Tuesday, March 30, 2010


About a month ago, I started making a bunch of skirts for E with the hopes that spring would soon be here, and that we could finally make a serious effort to start potty-training.  Well hurrah, hooray!  Both have finally come! 

Here are a few of the skirts I've made.  These whipped up very quickly, especially with my ruffler foot. ;)

Here is E's favorite, mostly because it looks like the one that her plush Minnie Mouse wears.  It was the quickest and easiest to make, mostly because I just did a quick rolled hem on the bottom and a wide band for elastic casing at the top.
Minnie skirt
This is not an uncommon look nowadays:
IMG_1238 by you.

This skirt was supposed to be part of her birthday outfit, and I even had a matching "3" applique shirt embroidered by Kenzie Kouture, but of course, when the actual day came, E insisted on wearing the Minnie skirt. *sigh*
IMG_1191 by you.

I did, however, manage to get her to wear the complete outfit to school one day, so here's a pic I managed to snap as she tore around the house like a maniac.  Sorry for the slight blur.  She's fast.

IMG_0824 by you.

This is probably my favorite skirt so far.  I love the skull fabric!  I think I also realized after making this one that I prefer the drop-waist style.
IMG_1189 by you. 

I actually made this skirt specifically for E's 3-year-old photo shoot in Deep Ellum with our favorite photographer.  I also commissioned another embroidered shirt from Kenzie Kouture to match, this time with heart & crossbones.  Here is my big girl, in her "model" pose. ;)
DSC_6093 2 by Chera25. 

And I can't resist including this shot of T and I, with our monkey:
DSC_6073 2 by Chera25. 

Now that we are potty-training full force, I'm anticipating a lot more skirts and dresses for spring and summer!

Sunday, March 28, 2010

Are you sick of aprons yet?

I hope not, because here are two more, and I've got at least four more to make!  These were both commissions by friends and I'm absolutely in love with how they turned out, especially since these are two of my absolute favorite fabrics.  As before, the embroidery was done by my friend Chrystyna, of Kenzie Kouture.  She's done a number of aprons and appliqued shirts for me, and they have all turned out absolutely gorgeous!

IMG_1273 by you. 

IMG_1248 by you. 

If you're interested in ordering an apron, please email me at craftyasiangirl@gmail.com. :)

Friday, March 12, 2010

More aprons, plus a little sewing tip

IMG_1077 by you.

As I said before, March is birthday madness around here!  Here are two more aprons I made as birthday gifts, this time for a couple of sweet boys.  Just like with the last set, they are reversible, with the backside using the same fabric as the straps & pockets.  I love how these turned out!  It's cool to see how something so simple can have so many different looks just based on fabric choices.  Although I have to say, I never realized just how hard it is to find boy-ish looking fabrics!  Kudos to all you sewing mommas of boys!  I don't know how you do it!  I'm feeling pretty lucky to have a little girl right now. ;)

Now onto the tip:
So topstitching was something I always absolutely hated doing.  I used to just skip it, but it really does make things look more professional and finished, so I felt compelled to keep trying.  I'm a bit OCD though, and I felt like I could never really get an even, straight line, so I spent a lot of time ripping and re-stitching.  Super sucky. :P

But when I bought my new machine last year, it came with a "new owner's lesson" which provided tons of super-useful tips.  One of them was how to topstitch using the blind hem foot that came with my machine, which worked great, but only if I had to stitch to the left side, not the right.  But then I happened to get a stitch-in-the-ditch foot as part of a quilting set, and I now have perfect topstitching every time!  

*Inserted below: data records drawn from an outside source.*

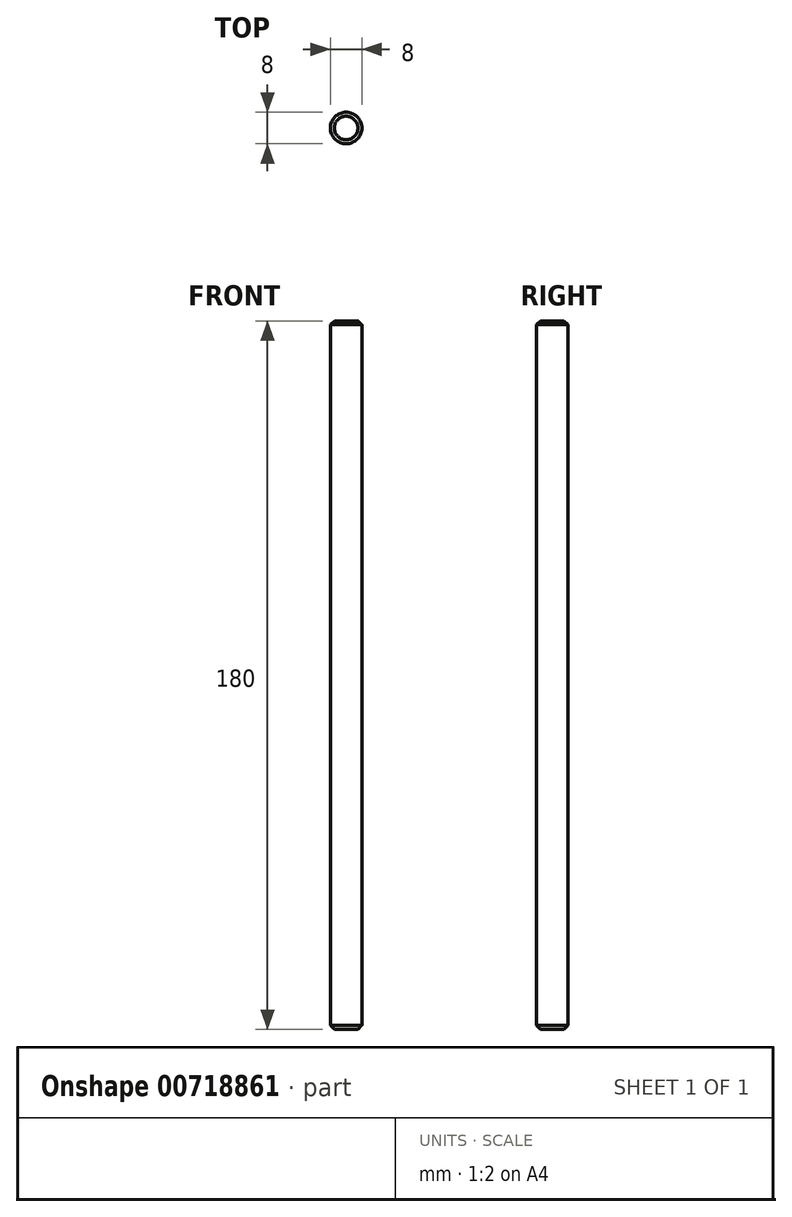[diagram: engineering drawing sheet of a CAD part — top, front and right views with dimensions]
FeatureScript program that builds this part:
annotation { "Feature Type Name" : "Feature", "Feature Type Description" : "" }
export const myFeature = defineFeature(function(context is Context, id is Id, definition is map)
    precondition{}
    {
        {
            var Q0;
            Q0=qCreatedBy(makeId("Top.planeOp"),FACE);
            var sketch = newSketch(context, id + "F0", { "sketchPlane" : qUnion([Q0])});
            skCircle(sketch, "E0", {"center": v(0, 0) * mm, "radius": 4 * mm});
            skSolve(sketch);
        }
        {
            var Q0;
            Q0=makeQuery(id+"F0.imprint","IMPRINT",FACE,{"disambiguationData":[TD([[makeQuery(id+"F0.imprint","IMPRINT",EDGE,{"derivedFrom":sQuery(id+"F0.wireOp",EDGE,"E0")}),1.0]])]});
            extrude(context, id + "F1", {"entities" : qUnion([Q0]), "oppositeDirection" : true, "depth" : 180 * mm, "offsetDistance" : 25 * mm});
        }
        {
            var Q0;
            Q0=makeQuery(id+"F1.opExtrude","CAP_EDGE",EDGE,{"disambiguationData":[OSD([sQuery(id+"F0.wireOp",EDGE,"E0")])],"isStart":true});
            var Q1;
            Q1=makeQuery(id+"F1.opExtrude","CAP_EDGE",EDGE,{"disambiguationData":[OSD([sQuery(id+"F0.wireOp",EDGE,"E0")])],"isStart":false});
            chamfer(context, id + "F2", {"entities" : qUnion([Q0, Q1]), "width" : 1 * mm, "tangentPropagation" : true});
        }
    });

So I figured it's about time I passed it on: get yourself a stitch-in-the-ditch foot.  It's usually used for quilting and looks like this:
That little ridge in the center is normally used to keep your needle lined up with the seam or "ditch" as you quilt.  But if you put the edge of your item against one side of the guide and then move your needle to the same side (assuming your machine has this capability), you can stitch extremely close to the edge and never worry about veering off in one direction or the other because the guide in the center keeps you sewing in a perfectly straight line.  It's like magic!